1. Patronen en trends:

* Zijn er terugkerende thema's of relaties in de gegevens? Dit kan het identificeren van correlaties, clusters of uitbijters inhouden.

* volgen de gegevenspunten een specifiek patroon of trend in de tijd of tussen verschillende groepen? Dit kan een oorzaak-en-gevolg relatie of een breder fenomeen in het spel suggereren.

2. Significante verschillen:

* Zijn er significante verschillen tussen groepen of voorwaarden? Dit is belangrijk om te bepalen of een behandeling of interventie een echt effect had.

* Zijn er statistisch significante verschillen tussen de waargenomen gegevens en wat zou bij toeval worden verwacht? Dit helpt om willekeurige variatie als oorzaak uit te sluiten.

3. Ondersteuning voor of afwijzing van hypothesen:

* ondersteunen de gegevens de oorspronkelijke hypothese van de wetenschapper? De analyse moet bewijs leveren om de eerste voorspelling te bevestigen of te weigeren.

* Als de gegevens de hypothese niet ondersteunen, welke alternatieve verklaringen kunnen worden overwogen? De analyse moet flexibel genoeg zijn om nieuwe wegen te verkennen als de eerste hypothese onjuist blijkt te zijn.

4. Outliers and Anomalies:

* Zijn er gegevenspunten die ongebruikelijk lijken of aanzienlijk afwijken van de algehele trend?
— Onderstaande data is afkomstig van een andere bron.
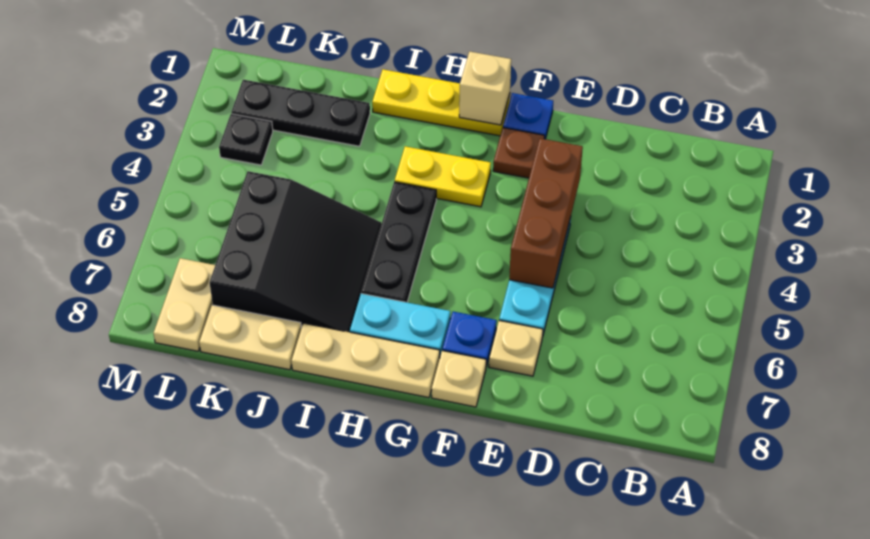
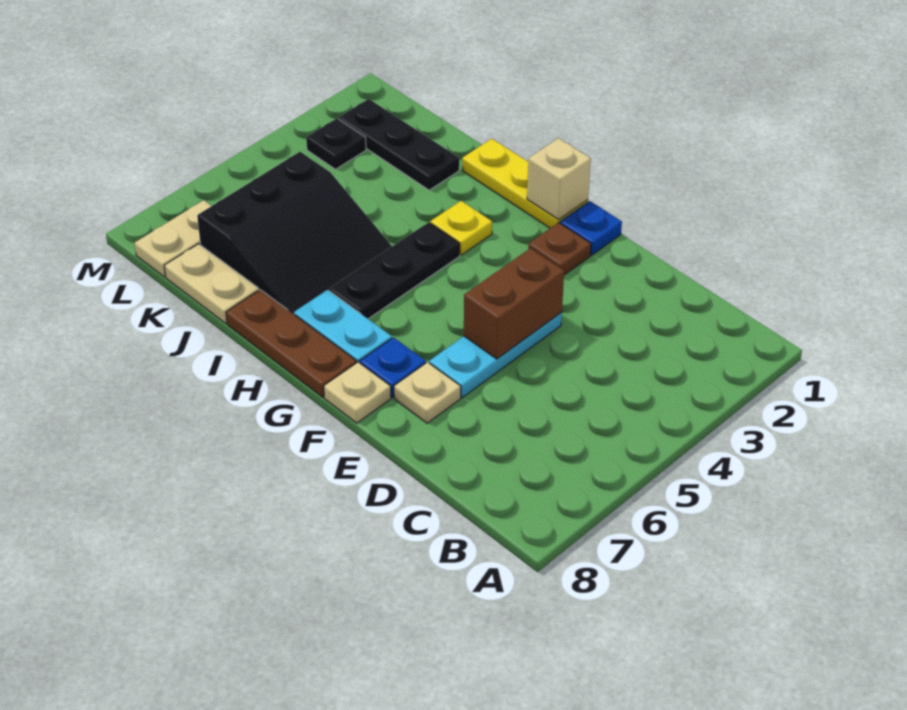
brown 1x3 brick [509,138,583,288] -> brown 1x2 brick [464,248,564,359]
yellow 1x2 plate [395,146,491,207] -> yellow 1x1 plate [430,201,492,255]
tan 1x3 plate [292,323,440,398] -> brown 1x3 plate [226,290,357,397]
Deze uitbijters kunnen fouten zijn in het verzamelen van gegevens, maar ze kunnen ook interessante fenomenen vertegenwoordigen die verder onderzoek rechtvaardigen.

5. Statistische significantie:

* Zijn de waargenomen verschillen of relaties statistisch significant? Dit helpt om te bepalen of de resultaten waarschijnlijk te wijten zijn aan kans of een echt effect.

* Wat is de p-waarde geassocieerd met de analyse? Een lage P-waarde (typisch minder dan 0,05) geeft een statistisch significant resultaat aan.

6. Effectgrootte:

* Hoe sterk is het waargenomen effect? ​​ Dit helpt om de praktische betekenis van de bevindingen te beoordelen die verder gaan dan statistische significantie.

* Wat is de omvang van het verschil of de relatie? Een grote effectgrootte suggereert een sterke relatie, terwijl een kleine effectgrootte een zwakkere relatie suggereert.

7. Context en veronderstellingen:

* Wat zijn de beperkingen van de gegevens en de analyse? Het is cruciaal om de potentiële vooroordelen, veronderstellingen en beperkingen van de methoden voor gegevensverzameling en de gebruikte statistische technieken te overwegen.

* Hoe past de analyse binnen de bredere wetenschappelijke context? De resultaten moeten worden geïnterpreteerd in het licht van bestaande kennis en theorie in het veld.

Door te zoeken naar deze belangrijke elementen, kunnen wetenschappers zinvolle conclusies trekken uit hun gegevens, gebieden identificeren voor verder onderzoek en bijdragen aan de bevordering van wetenschappelijk begrip.